▶ Instructions for the task:
From the entries that follow, gather each line holding the word "friends".
-------
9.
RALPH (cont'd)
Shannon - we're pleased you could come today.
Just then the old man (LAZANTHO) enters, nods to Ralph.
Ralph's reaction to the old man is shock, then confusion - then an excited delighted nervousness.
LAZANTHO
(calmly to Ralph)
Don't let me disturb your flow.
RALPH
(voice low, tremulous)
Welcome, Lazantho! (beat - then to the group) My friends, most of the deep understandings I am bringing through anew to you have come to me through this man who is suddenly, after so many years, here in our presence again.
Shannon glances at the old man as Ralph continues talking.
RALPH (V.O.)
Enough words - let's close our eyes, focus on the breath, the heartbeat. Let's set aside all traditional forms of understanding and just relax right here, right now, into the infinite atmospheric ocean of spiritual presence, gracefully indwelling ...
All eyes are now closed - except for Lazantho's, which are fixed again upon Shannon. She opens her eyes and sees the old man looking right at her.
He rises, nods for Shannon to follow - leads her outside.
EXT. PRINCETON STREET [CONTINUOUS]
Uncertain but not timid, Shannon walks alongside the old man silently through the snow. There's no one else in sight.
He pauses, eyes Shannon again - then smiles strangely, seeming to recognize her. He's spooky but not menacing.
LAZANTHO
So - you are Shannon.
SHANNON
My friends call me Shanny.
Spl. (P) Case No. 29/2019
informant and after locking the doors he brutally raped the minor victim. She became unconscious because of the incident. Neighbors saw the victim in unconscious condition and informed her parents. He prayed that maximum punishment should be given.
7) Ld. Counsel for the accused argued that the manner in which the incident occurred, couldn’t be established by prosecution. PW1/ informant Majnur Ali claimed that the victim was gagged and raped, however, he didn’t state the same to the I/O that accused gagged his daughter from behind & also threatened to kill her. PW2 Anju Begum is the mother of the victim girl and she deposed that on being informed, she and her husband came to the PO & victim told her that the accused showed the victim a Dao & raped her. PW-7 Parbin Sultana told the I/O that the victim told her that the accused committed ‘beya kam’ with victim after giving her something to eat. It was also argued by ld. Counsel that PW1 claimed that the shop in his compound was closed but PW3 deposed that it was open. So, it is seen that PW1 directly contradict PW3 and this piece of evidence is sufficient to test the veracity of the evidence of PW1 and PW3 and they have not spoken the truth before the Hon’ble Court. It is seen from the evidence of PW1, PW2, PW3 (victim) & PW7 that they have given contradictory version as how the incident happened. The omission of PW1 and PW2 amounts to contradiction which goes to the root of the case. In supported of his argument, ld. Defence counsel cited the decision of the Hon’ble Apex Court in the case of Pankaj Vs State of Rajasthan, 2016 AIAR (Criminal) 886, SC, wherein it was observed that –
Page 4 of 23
-------
▶ Output for this task:
Welcome, Lazantho! (beat - then to the group) My friends, most of the deep understandings I am bringing through anew to you have come to me through this man who is suddenly, after so many years, here in our presence again.
My friends call me Shanny.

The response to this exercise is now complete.